German Inflation Unexpectedly Eases From Record High

Germany’s consumer price inflation unexpectedly slowed in June from a record high as the government took measures to reduce the burden of soaring energy prices on households and to reduce fuel consumption, after gas prices surged across Europe following the war in Ukraine.

Consumer price inflation eased to 7.6 percent in June from 7.9 percent in May, preliminary data from Destatis showed on Wednesday. The rate was expected to rise to a new record of 8.0 percent.

Inflation based on the the EU measure HICP slowed to 8.2 percent from 8.7 percent in May. Economists had forecast the rate to advance to 8.8 percent.

Energy prices advanced 38.0 percent from the previous year, roughly similar to the rate seen in the previous month.

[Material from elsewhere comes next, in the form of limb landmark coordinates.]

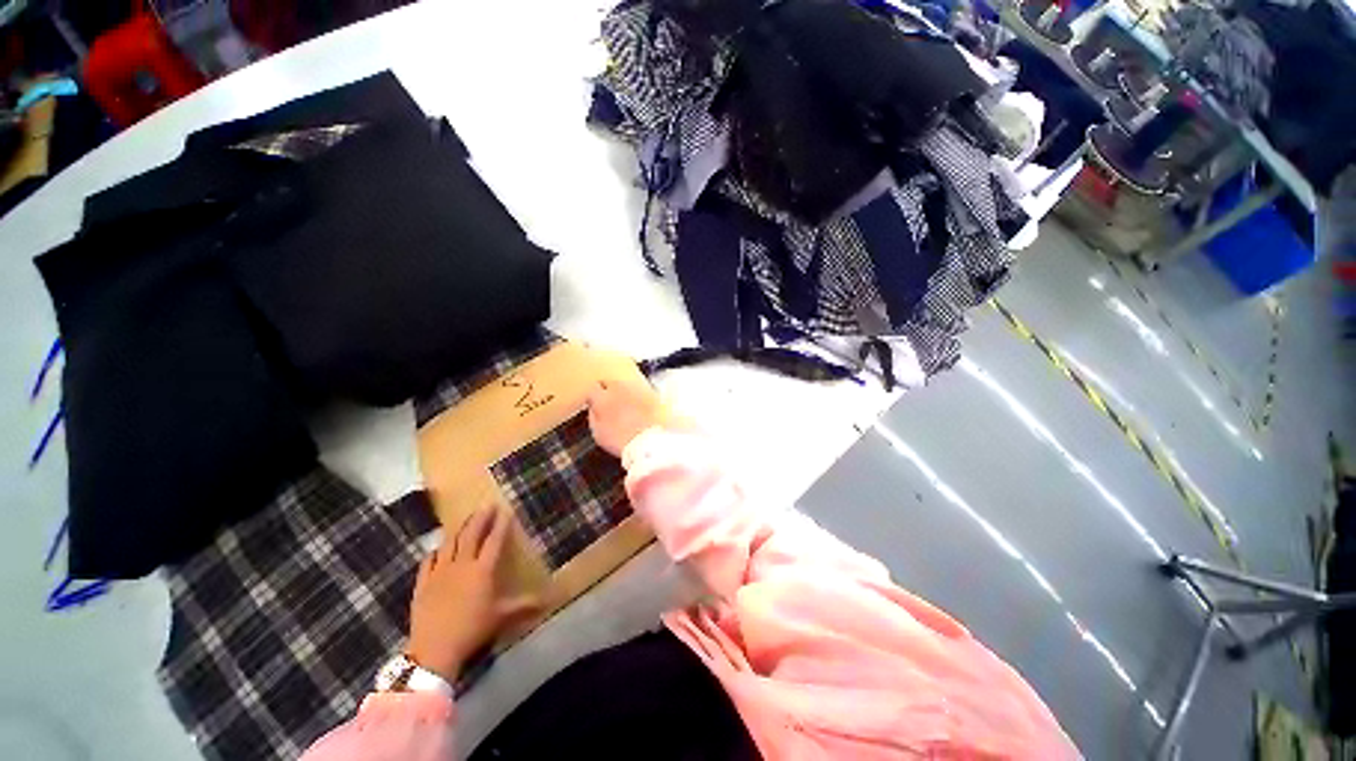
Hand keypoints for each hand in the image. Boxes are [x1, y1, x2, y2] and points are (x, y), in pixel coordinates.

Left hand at [407, 507, 539, 680]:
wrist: (434, 649)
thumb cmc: (472, 629)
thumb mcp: (501, 617)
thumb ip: (523, 605)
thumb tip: (549, 601)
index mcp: (482, 570)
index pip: (494, 540)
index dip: (501, 524)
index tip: (506, 510)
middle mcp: (461, 565)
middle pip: (471, 535)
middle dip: (480, 519)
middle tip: (487, 506)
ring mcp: (439, 573)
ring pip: (449, 544)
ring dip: (458, 530)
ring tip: (465, 521)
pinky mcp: (423, 584)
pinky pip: (428, 561)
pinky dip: (434, 552)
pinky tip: (437, 549)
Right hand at [586, 376, 664, 456]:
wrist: (646, 443)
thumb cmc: (620, 440)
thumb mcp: (598, 433)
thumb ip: (593, 416)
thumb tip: (594, 408)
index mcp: (602, 399)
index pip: (593, 389)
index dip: (594, 397)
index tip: (595, 402)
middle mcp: (618, 389)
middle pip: (610, 382)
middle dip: (608, 391)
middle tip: (610, 403)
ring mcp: (635, 389)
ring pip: (625, 385)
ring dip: (623, 392)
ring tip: (625, 407)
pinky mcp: (649, 393)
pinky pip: (639, 390)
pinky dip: (637, 397)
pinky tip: (638, 408)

Food prices also increased at an above-average pace of 12.7 percent in June after an 11.1 percent rise in the previous month.

Services costs rose 2.1 percent year-on-year following a 2.9 percent climb in May. Rents grew at a steady pace of 1.7 percent.

Destatis said significant price increases at the upstream stages in the economic process and supply chain interruptions due to the Covid-19 pandemic had an upward effect on prices.

In a bid to reduce transport costs and cut the gasoline consumption, the German government launched the EUR 9 monthly ticket for public transport over the three months, starting June 1.

People can travel across the country with the EUR 9 ticket in all modes of public transport, including the state-run railway Deutche Bahn.

“Special effects such as the impact of the 9-euro ticket and the fuel discount are included in the results,” Destatis said.

“It is not possible yet on the basis of the provisional results to show the exact extent of these effects.”

The statistical office is scheduled to release the final results on July 13.

The consumer price index edged up 0.1 percent in June from May. Economists had forecast the monthly rate to ease to 0.3 percent from 0.9 percent in May.

The harmonized index of consumer prices fell 0.1 percent month-on-month in June, in contrast to the 1.1 percent increase in May. Prices were forecast to climb 0.4 percent. 

The drop in headline inflation is mainly the result of the government’s energy relief package which became effective on June 1, ING economist Carsten Brzeski said.

“This is not a turning point – yet – but rather evidence that it is currently governments and not central banks that can bring down inflation,”Brzeski added.